Casey took a good slug of the Scotch and climbed to her feet. “I never let the bastards get me down, Scanlon. Especially not that one.”

She was surprised when Jack laughed. “Good girl.” He nodded with approval as he took her by the arms to steady her way up. And then, just before he turned to open the door, he kissed her.

Not much of a kiss. Kind of a matter of punctuation. But quite a surprise nonetheless. And not just for Casey. For just a second before he let go of her to turn them both back out into the fray, Jack looked as if he’d stumbled over a live wire. Eyes sharp, forehead folded into amazement, mouth just a little tight.

Then he shook himself out of it. “You got
cojones
, girl,” was all he said. But he smiled, and Casey blushed like a schoolgirl over the rare compliment.

“Bert!” she cried a minute later when she stepped into her kitchen. “Hey, buddy Bert!”

The tall black ex-halfback turned from where he was talking to the evidence crew to flash Casey a bright smile. “Gettin’ in trouble again, are you, girl?”

“Yeah, well, when I sent away for those party favors, I didn’t expect ’em to be preowned. Where’s Ernie?”

“His kid’s graduation or some fool thing.”

Heading past the knot of men in her kitchen, Casey ignored the pointed looks she was getting. She opened the refrigerator door and pulled out a couple cans of coffee.

“I have a feeling we’re all going to be here for a while,” she announced. “You guys want leaded or unleaded?”

“Don’t be stupid.” Bet grinned. Cops and nurses never drank decaf coffee. As old Clyde from the Rose would have said, that was for pussies.

“Hey, Bert,” she announced, motioning with the coffeepot to the Irish tweed cap on his head. “You guys wear hats, too.”

“Sure we do,” he retorted. “Do you know what kind of a mess you can walk into when you answer a jumper call?”

Which was, of course, when Helen decided to show up. Casey heard the rustle behind her, the sudden hush of male voices, and the shuffle of evidence techs as they jumped in front of the box.

“No, no, no, Casey,” Helen chirped, walking into the kitchen with a coy wave of her hand. “You mingle with your party guests. I’ll serve refreshments.”

 

“No such post office box in the city,” Jack announced, hanging up the phone.

“No bodies in any of the local morgues with missing parts,” Bert answered from where he sat amid paperwork and the pizza they’d called out for. “One of the guys called the ME from his car. Nothing else unusual witnessed by the neighbors.”

The ambulance had disappeared first, then the evidence crew. One Webster car and one county car had stayed to help canvas the neighborhood for information, and one of the Webster detectives had made an appearance to officially hand off the investigation to Bert.

Because of the unique relationship of county to the cities within its boundaries, both the county police and the local police had jurisdiction. The Webster guy had taken one look at the contents of Casey’s gift and smiled his gracious concession to the greater manpower and computer capabilities of the county force.

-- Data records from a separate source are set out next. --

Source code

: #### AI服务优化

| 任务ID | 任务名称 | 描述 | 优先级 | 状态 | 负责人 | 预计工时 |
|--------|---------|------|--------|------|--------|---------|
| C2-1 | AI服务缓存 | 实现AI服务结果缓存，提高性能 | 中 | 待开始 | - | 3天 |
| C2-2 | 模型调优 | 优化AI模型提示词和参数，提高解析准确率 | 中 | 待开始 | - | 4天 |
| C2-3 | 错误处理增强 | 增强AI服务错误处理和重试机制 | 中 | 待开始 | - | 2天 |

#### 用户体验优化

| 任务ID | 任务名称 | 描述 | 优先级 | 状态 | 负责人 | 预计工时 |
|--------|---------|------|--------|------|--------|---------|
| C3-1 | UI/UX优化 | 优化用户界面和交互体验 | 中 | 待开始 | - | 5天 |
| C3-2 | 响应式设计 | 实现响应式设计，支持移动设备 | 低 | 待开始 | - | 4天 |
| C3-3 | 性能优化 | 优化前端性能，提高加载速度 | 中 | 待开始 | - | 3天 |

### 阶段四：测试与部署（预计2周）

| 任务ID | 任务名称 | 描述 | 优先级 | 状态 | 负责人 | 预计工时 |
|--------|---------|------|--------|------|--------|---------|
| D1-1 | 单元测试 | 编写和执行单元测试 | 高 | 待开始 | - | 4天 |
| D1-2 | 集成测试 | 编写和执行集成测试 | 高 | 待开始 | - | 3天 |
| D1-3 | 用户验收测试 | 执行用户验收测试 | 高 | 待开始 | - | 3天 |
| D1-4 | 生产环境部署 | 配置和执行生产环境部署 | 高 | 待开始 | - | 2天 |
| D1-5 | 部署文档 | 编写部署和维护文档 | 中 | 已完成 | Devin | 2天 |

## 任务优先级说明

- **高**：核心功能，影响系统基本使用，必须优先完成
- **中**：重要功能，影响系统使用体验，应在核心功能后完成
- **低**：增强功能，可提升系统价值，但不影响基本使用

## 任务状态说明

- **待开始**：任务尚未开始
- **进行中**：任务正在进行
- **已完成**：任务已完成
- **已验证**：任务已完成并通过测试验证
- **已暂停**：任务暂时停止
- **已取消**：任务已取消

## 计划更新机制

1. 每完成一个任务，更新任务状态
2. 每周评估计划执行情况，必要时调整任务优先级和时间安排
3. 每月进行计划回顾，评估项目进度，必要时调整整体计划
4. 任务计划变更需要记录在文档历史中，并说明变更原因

Mr. Rawlings had been escorted in for the first interview. The schoolteacher sat with Helen now on the couch, shaking worse than Casey, unnerved that he should be an accomplice in such a crime. And that after only getting the most euphemistic details. Helen, on the other hand, was chattering away about how lovely it was to have guests again.

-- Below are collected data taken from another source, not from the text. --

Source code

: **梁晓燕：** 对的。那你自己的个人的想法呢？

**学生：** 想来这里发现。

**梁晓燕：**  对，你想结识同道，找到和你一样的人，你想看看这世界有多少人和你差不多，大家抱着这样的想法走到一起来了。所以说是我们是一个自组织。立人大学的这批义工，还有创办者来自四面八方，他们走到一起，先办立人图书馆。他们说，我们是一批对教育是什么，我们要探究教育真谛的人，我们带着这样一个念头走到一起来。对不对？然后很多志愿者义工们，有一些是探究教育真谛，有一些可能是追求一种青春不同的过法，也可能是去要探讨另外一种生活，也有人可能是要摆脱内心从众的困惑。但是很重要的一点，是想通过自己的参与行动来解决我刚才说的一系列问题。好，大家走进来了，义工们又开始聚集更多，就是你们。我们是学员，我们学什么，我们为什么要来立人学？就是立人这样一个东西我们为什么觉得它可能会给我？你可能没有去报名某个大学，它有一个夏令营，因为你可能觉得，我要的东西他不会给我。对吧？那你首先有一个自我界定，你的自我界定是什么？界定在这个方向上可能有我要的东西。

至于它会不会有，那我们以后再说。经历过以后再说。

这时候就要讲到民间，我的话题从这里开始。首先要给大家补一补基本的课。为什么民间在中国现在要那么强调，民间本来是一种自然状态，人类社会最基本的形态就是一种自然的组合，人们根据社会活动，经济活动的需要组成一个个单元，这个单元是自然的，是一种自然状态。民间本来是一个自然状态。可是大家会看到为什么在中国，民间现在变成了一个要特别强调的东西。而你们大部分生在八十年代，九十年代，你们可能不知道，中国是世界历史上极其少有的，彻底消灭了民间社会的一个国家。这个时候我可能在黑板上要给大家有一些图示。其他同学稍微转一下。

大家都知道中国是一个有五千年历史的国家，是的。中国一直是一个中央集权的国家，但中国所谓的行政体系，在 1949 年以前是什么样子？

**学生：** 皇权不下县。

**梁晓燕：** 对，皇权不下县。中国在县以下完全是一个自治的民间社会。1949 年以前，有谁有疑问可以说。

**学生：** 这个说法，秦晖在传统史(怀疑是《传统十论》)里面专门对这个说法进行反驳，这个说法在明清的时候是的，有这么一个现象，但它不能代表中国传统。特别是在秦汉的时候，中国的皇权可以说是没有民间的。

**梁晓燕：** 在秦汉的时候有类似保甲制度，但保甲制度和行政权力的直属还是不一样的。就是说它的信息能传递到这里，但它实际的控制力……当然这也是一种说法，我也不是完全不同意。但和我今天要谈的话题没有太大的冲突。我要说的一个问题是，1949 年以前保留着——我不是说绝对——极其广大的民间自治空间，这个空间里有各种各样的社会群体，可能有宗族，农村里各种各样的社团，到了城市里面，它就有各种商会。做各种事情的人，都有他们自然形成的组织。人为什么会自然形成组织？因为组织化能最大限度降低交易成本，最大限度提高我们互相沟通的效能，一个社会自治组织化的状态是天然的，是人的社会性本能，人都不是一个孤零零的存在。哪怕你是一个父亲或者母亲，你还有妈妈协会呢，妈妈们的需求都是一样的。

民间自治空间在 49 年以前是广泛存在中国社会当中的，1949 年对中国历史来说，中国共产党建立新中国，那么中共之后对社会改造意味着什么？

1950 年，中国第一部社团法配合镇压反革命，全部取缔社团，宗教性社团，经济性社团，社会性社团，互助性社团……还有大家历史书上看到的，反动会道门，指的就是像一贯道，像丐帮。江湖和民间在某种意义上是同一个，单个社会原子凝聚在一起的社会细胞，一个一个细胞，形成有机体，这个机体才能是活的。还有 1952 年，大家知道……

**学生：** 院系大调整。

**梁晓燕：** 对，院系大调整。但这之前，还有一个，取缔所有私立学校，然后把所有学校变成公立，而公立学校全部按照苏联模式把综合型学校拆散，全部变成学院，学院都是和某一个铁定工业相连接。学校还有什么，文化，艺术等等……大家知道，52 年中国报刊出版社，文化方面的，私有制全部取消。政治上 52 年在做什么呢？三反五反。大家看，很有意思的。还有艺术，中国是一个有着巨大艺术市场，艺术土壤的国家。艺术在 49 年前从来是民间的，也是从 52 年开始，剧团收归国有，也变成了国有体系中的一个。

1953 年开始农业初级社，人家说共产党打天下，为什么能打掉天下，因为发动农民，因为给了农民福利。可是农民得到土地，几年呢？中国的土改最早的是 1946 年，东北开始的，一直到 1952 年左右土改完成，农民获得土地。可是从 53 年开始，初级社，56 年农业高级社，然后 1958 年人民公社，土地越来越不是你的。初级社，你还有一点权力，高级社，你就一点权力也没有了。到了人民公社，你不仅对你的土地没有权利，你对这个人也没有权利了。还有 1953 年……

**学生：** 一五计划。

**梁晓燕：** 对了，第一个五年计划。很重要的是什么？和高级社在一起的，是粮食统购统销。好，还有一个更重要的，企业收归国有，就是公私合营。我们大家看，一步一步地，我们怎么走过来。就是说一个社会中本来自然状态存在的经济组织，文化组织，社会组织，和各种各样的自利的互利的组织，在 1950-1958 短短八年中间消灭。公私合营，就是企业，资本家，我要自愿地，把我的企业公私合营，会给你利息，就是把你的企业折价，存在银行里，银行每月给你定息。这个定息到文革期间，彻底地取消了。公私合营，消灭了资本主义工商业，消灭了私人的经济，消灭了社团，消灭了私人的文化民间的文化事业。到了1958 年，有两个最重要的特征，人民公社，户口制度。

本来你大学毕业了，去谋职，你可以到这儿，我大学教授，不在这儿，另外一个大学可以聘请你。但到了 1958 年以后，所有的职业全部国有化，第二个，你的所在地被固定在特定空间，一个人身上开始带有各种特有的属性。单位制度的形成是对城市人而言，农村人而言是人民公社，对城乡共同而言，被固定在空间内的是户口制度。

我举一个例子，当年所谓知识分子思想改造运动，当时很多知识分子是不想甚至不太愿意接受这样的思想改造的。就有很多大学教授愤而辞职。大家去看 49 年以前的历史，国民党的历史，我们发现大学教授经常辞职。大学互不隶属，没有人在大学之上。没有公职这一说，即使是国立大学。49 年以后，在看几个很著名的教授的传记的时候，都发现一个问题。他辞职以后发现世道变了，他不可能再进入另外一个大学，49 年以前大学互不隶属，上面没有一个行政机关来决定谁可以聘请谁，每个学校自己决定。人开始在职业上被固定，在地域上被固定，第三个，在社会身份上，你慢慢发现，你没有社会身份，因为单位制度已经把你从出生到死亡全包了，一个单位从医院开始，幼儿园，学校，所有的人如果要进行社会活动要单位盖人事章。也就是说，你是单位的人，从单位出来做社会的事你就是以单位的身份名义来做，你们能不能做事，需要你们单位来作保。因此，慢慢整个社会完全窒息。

Casey finished off her second piece of pizza, trying to drown out both alcohol and coffee. She’d washed her hands eight times, gargled away half a bottle of mouthwash, and changed her clothes, and she still felt like conducting all business from the kitchen sink.

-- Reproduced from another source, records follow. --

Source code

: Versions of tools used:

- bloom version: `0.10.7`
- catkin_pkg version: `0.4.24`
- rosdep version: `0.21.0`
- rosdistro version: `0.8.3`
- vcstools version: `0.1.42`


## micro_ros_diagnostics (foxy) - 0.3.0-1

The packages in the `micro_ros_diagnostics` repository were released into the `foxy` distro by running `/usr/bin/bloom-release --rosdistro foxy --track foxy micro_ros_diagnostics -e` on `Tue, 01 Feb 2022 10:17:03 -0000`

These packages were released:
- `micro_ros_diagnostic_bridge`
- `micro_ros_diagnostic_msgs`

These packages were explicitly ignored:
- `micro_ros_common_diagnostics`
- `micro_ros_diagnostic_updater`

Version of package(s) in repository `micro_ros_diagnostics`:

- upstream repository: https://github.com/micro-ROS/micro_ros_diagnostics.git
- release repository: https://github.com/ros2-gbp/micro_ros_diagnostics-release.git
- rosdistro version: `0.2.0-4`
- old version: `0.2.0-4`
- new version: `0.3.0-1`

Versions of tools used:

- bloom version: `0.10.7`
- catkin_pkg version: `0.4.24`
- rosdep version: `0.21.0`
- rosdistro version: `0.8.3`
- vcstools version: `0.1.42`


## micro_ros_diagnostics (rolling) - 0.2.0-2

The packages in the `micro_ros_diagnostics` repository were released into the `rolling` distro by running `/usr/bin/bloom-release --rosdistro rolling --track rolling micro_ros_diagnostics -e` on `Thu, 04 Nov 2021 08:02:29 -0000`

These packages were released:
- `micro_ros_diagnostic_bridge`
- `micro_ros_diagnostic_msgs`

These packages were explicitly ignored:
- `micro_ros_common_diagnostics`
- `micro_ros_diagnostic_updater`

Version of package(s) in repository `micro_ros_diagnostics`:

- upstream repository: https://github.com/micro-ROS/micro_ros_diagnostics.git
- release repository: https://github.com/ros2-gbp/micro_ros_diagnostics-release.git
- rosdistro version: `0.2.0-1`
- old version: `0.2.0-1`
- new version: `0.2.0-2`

Jack kept watching her, surreptitiously, as if any show of concern would send her screaming into the night. She thought it was sweet. Even so, she would have vastly preferred the kind of evening she’d been spending before the doorbell had rung.

“So,” Bert said, munching on a pepperoni slice. “We got a package with no prints, wrapped in a Schnucks bag from one of forty stores, holding three fresh lab specimens from a Caucasian, probably female, cushioned in standard wrapping tissue in a Reebok box you can get only a hundred fifty places delivered by a Fed Ex deliveryman to an old guy who can’t see very well, and no word yet from the delivery company where the package was mailed from. Why do I think some ten-year-old’s gonna tell us how a guy gave him ten bucks to mail the package?”